- Information provided -

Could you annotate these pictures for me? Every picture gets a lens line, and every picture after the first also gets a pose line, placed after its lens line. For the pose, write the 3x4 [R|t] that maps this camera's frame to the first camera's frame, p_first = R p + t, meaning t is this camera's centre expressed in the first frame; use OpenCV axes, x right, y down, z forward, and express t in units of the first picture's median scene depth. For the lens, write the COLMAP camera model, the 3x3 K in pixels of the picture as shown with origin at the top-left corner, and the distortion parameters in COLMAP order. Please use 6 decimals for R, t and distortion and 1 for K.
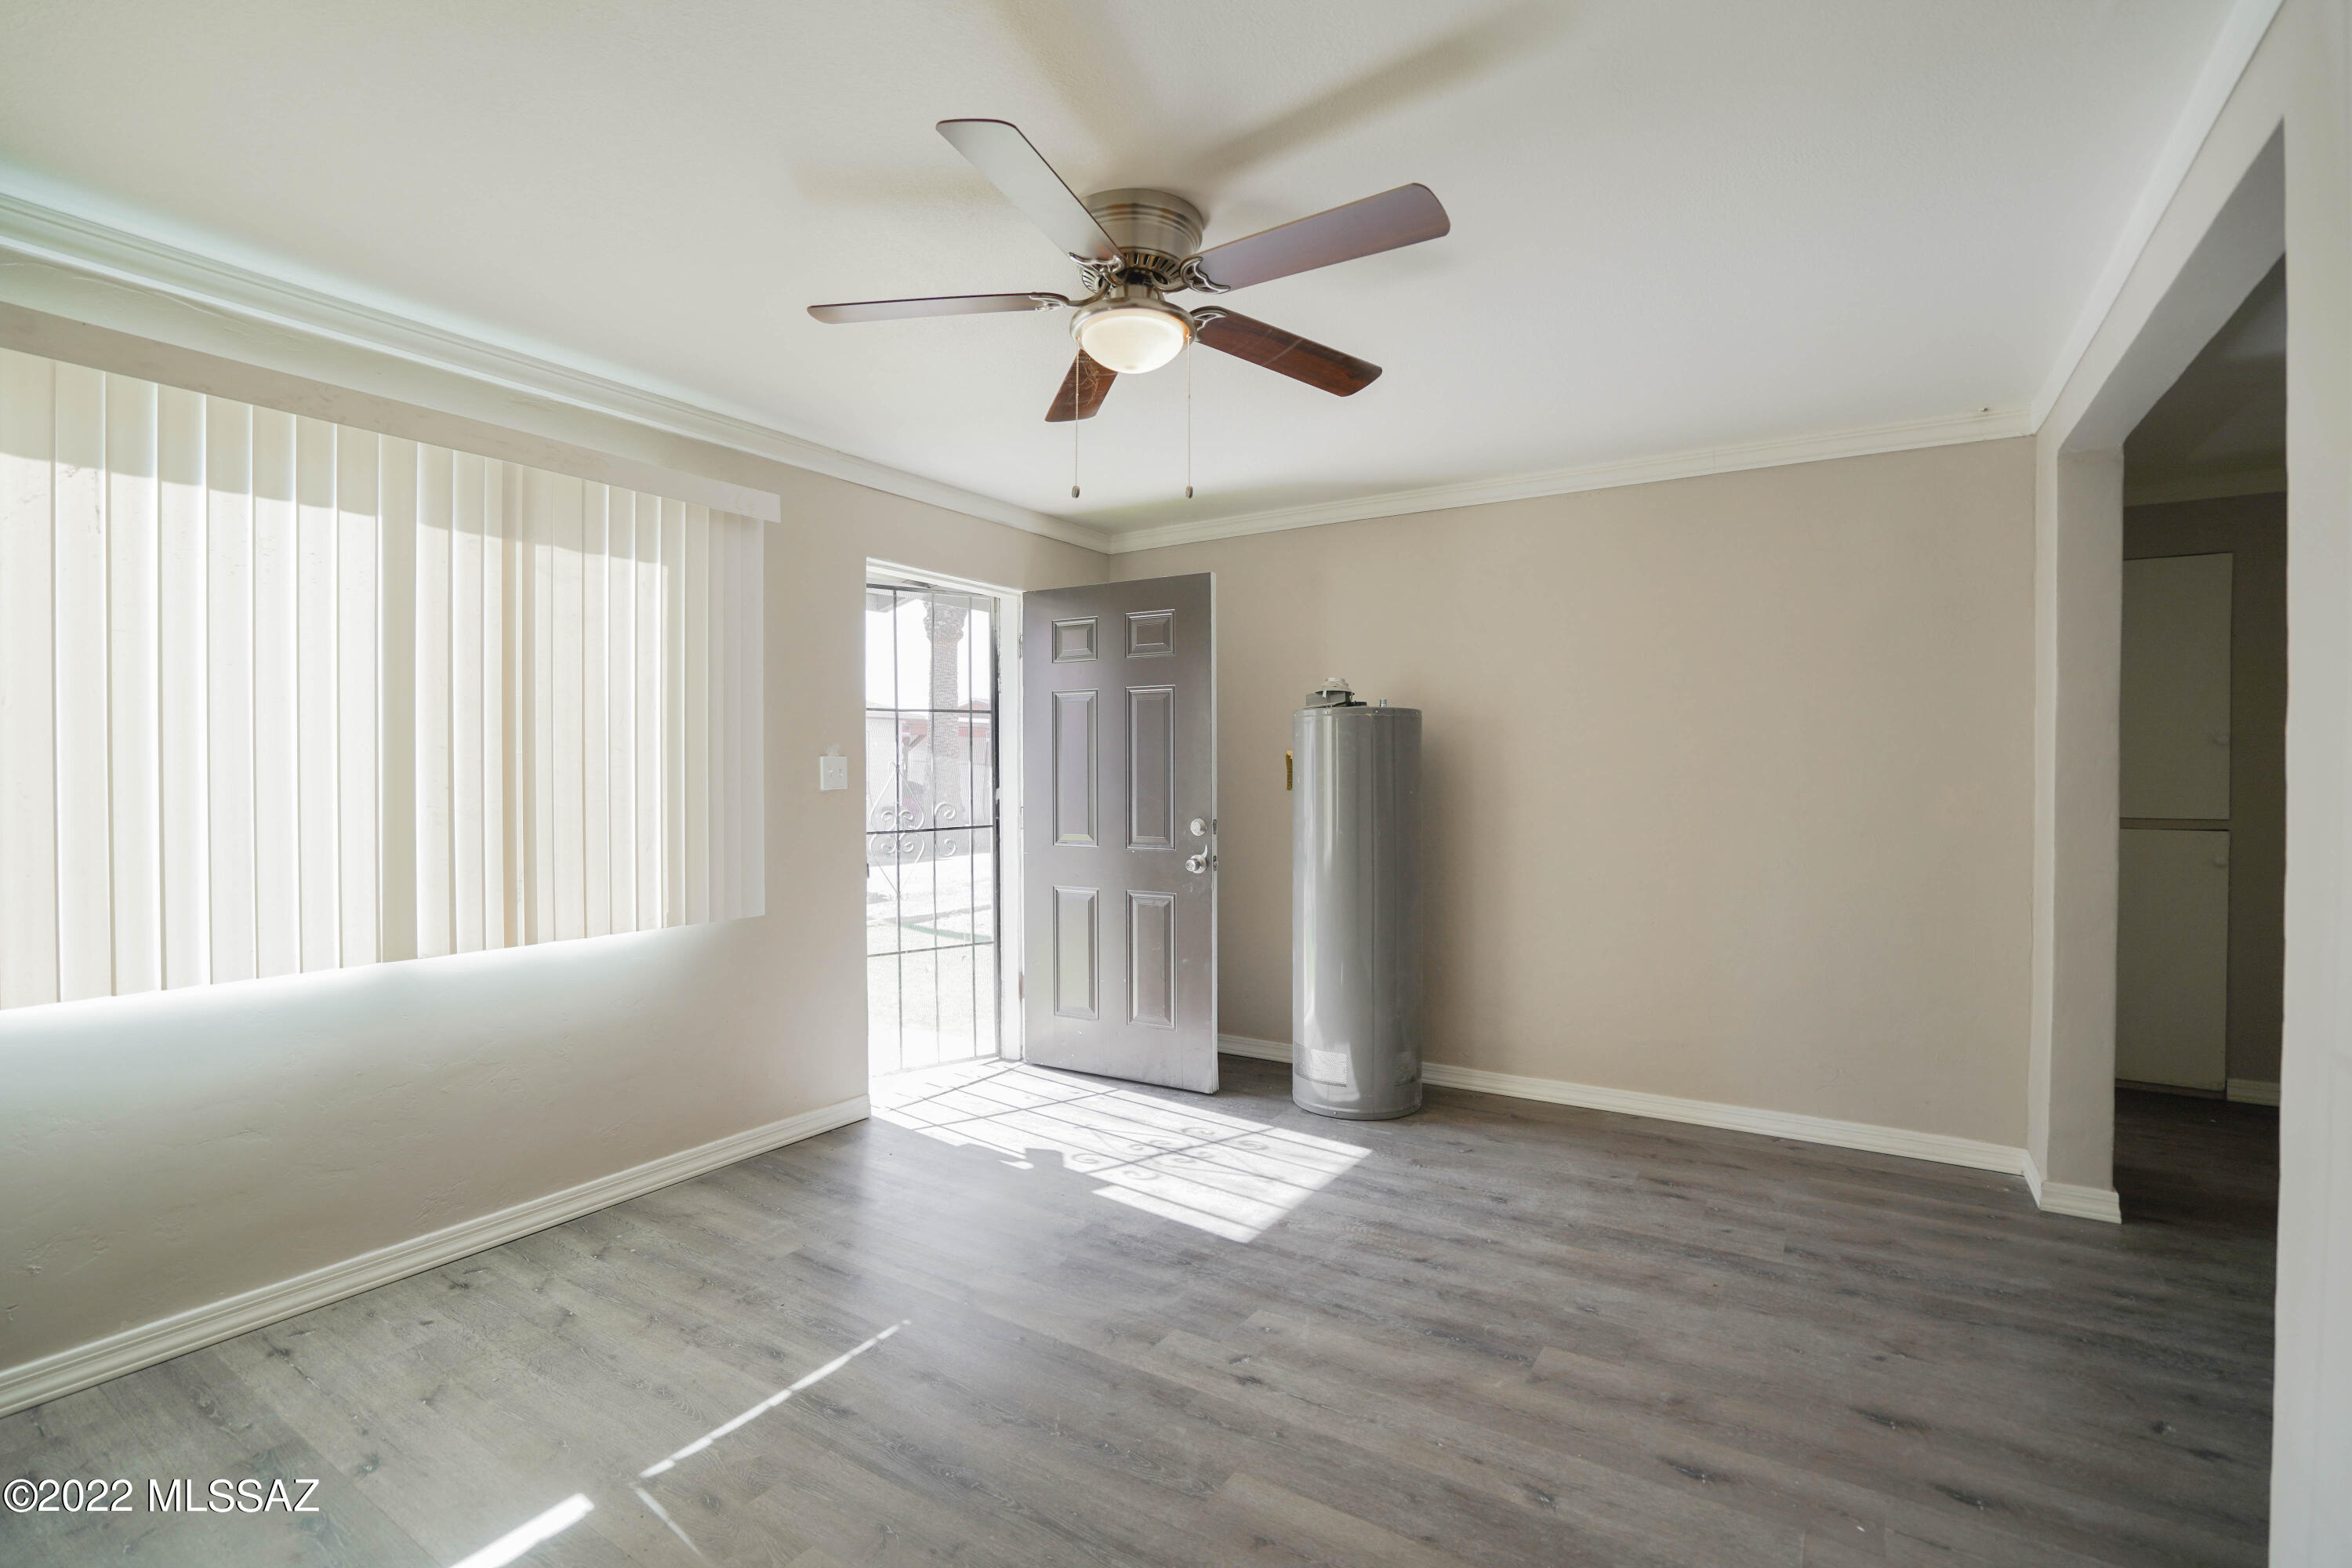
lens RADIAL K [[1059.2, 0, 1177.1], [0, 1059.2, 776.2], [0, 0, 1]] dist [-0.035148, 0.005297]
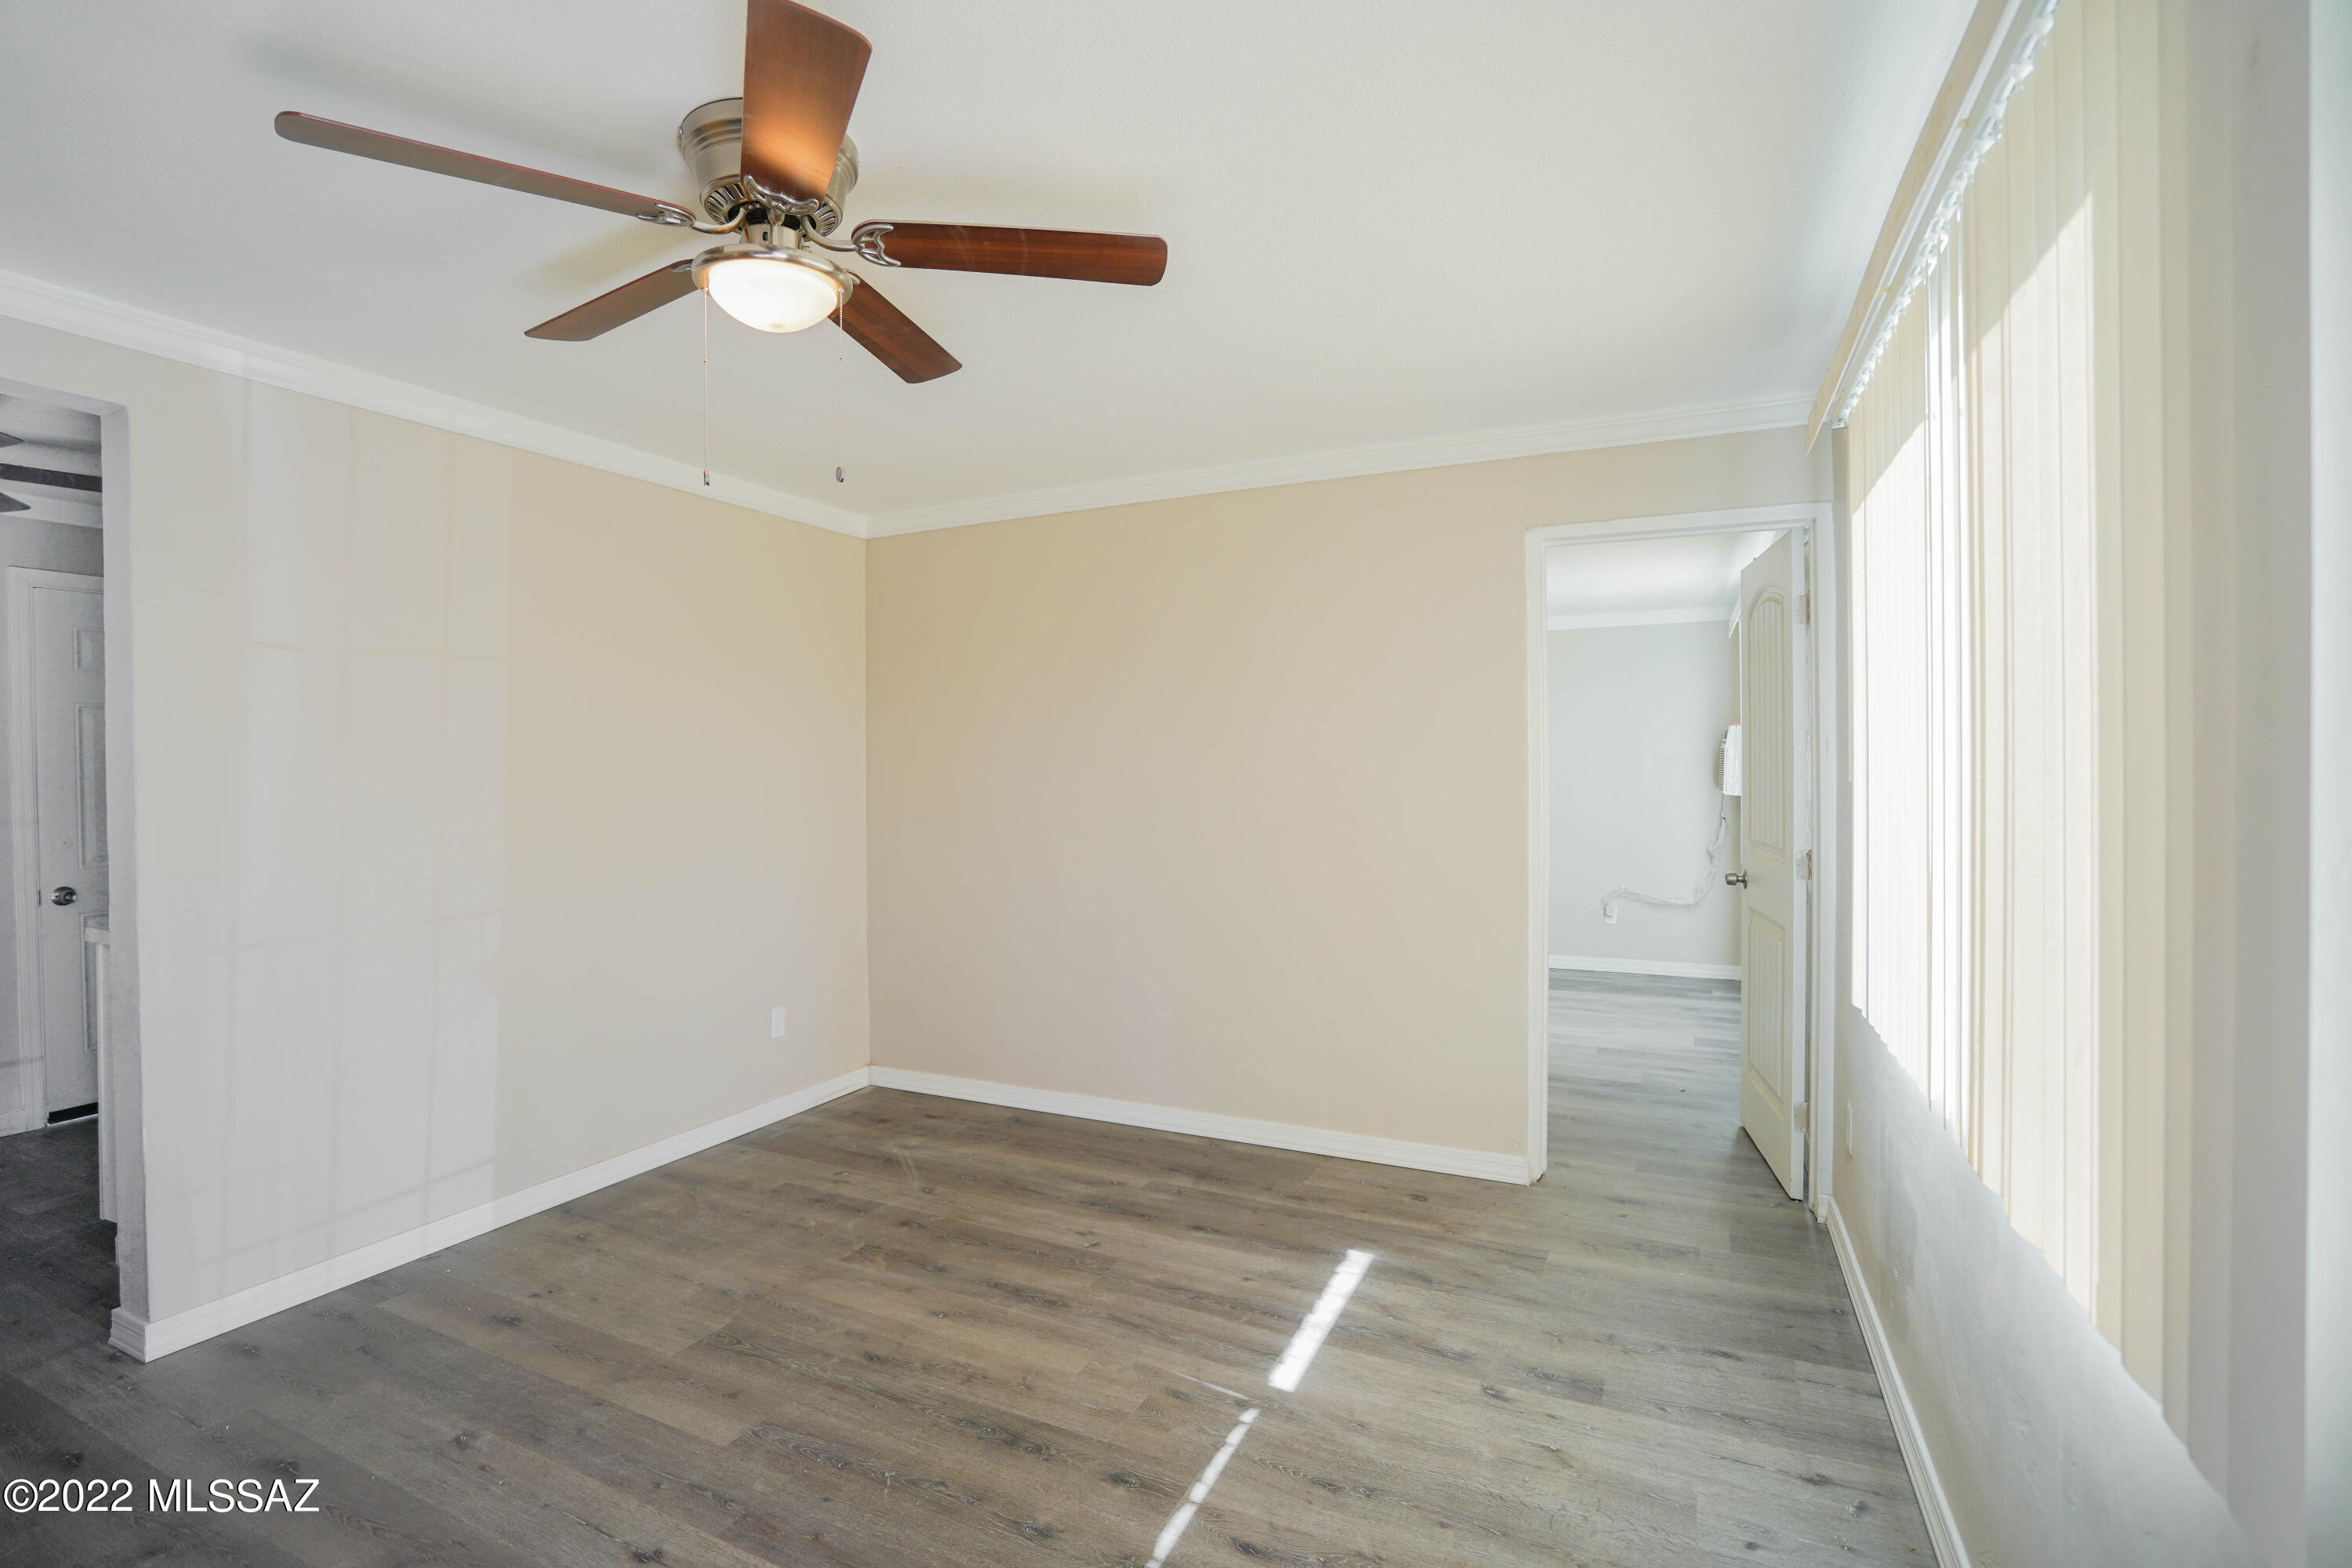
lens RADIAL K [[1059.2, 0, 1175.6], [0, 1059.2, 779.2], [0, 0, 1]] dist [-0.035148, 0.005297]
pose [[-0.991690, 0.007923, -0.128405, -0.195907], [0.006881, 0.999940, 0.008558, -0.029521], [0.128465, 0.007604, -0.991685, 1.493395]]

- What you have to do -
Reproduce every one of the lines above verbatim, leaving out the pictures.

- Finished exercise -
Could you annotate these pictures for me? Every picture gets a lens line, and every picture after the first also gets a pose line, placed after its lens line. For the pose, write the 3x4 [R|t] that maps this camera's frame to the first camera's frame, p_first = R p + t, meaning t is this camera's centre expressed in the first frame; use OpenCV axes, x right, y down, z forward, and express t in units of the first picture's median scene depth. For the lens, write the COLMAP camera model, the 3x3 K in pixels of the picture as shown with origin at the top-left corner, and the distortion parameters in COLMAP order. Please use 6 decimals for R, t and distortion and 1 for K.
lens RADIAL K [[1059.2, 0, 1177.1], [0, 1059.2, 776.2], [0, 0, 1]] dist [-0.035148, 0.005297]
lens RADIAL K [[1059.2, 0, 1175.6], [0, 1059.2, 779.2], [0, 0, 1]] dist [-0.035148, 0.005297]
pose [[-0.991690, 0.007923, -0.128405, -0.195907], [0.006881, 0.999940, 0.008558, -0.029521], [0.128465, 0.007604, -0.991685, 1.493395]]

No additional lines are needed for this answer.